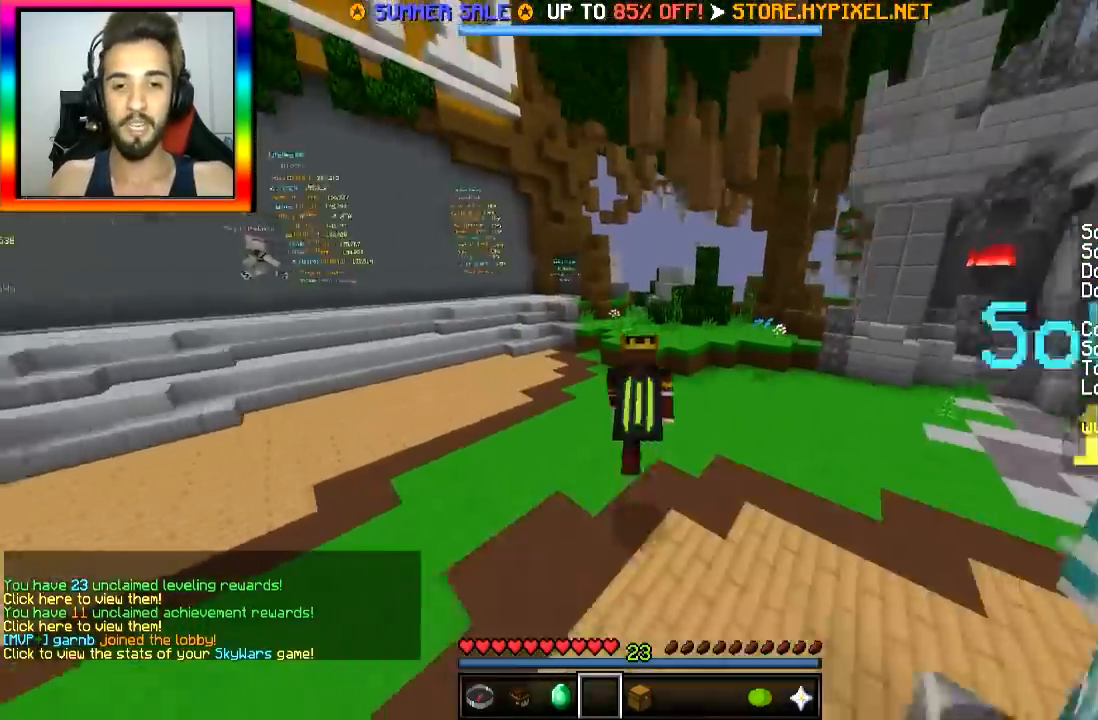
{"keys": [], "mouse": [], "events": [[417, "w", "up"]]}
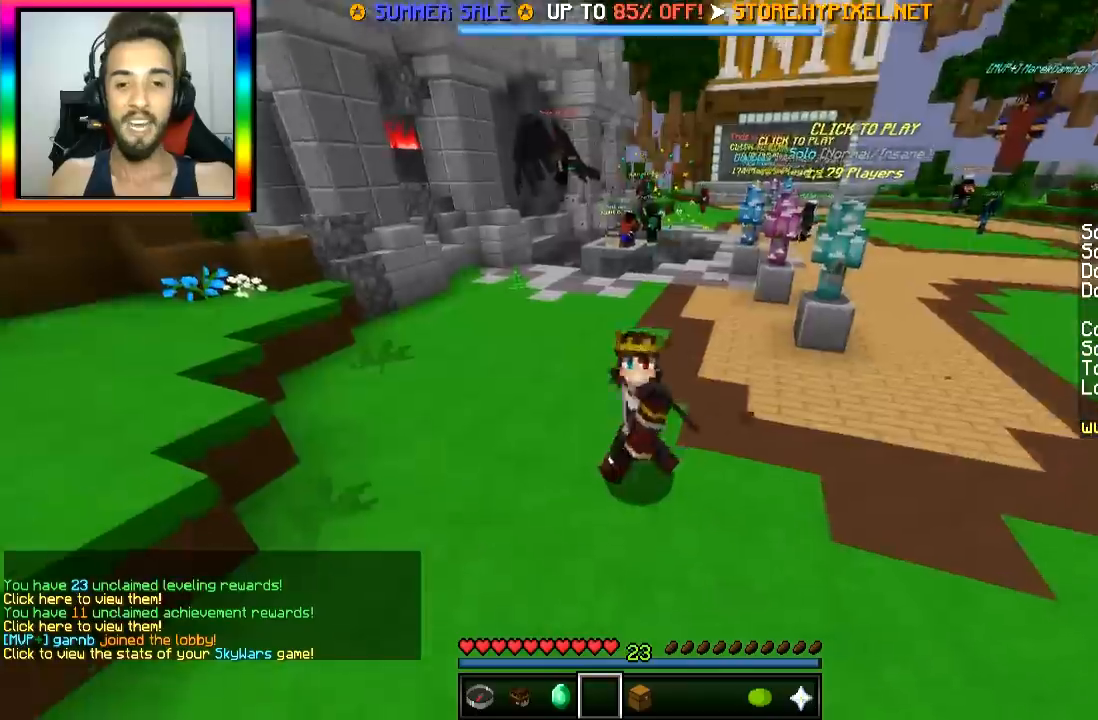
{"keys": [], "mouse": [], "events": []}
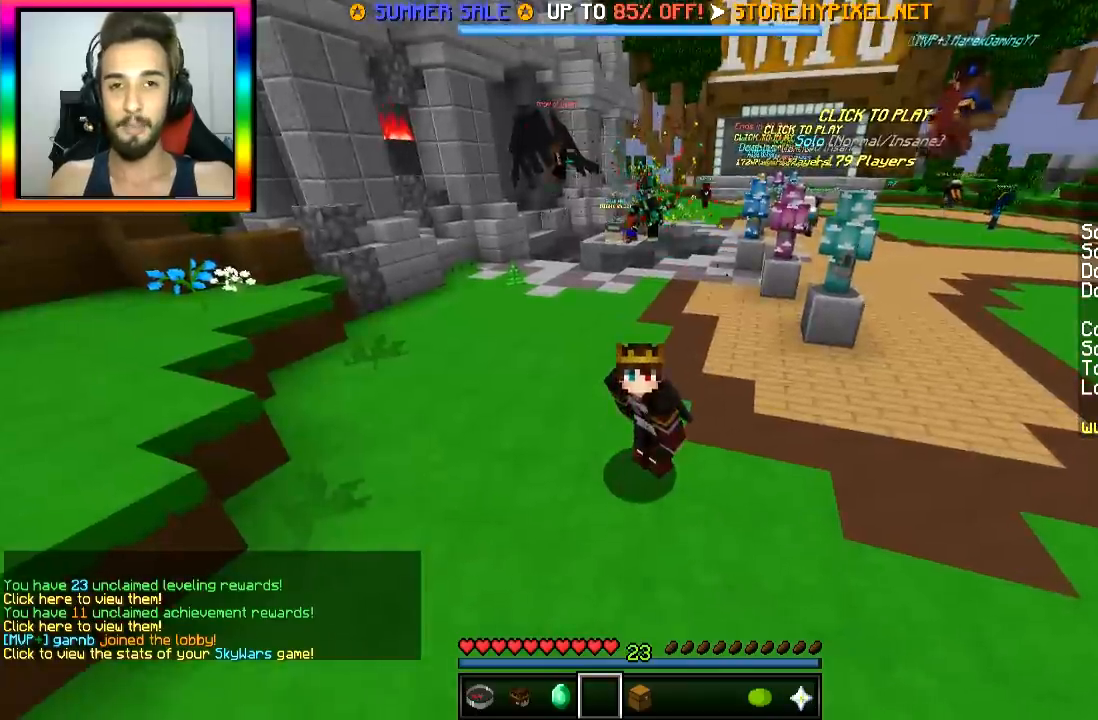
{"keys": [], "mouse": [], "events": []}
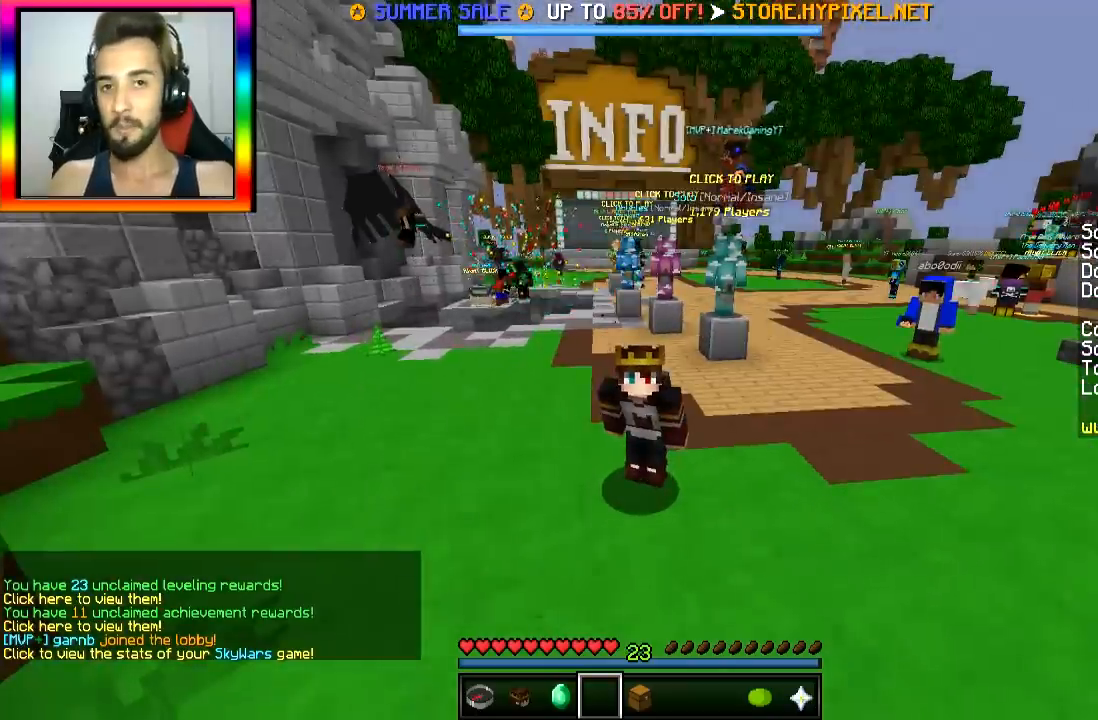
{"keys": [], "mouse": [], "events": []}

▶ [Aim of the exercise] Restate all the material verbatim; omit every picture.

▶ [Response area]
{"keys": [], "mouse": [], "events": [[417, "w", "up"]]}
{"keys": [], "mouse": [], "events": []}
{"keys": [], "mouse": [], "events": []}
{"keys": [], "mouse": [], "events": []}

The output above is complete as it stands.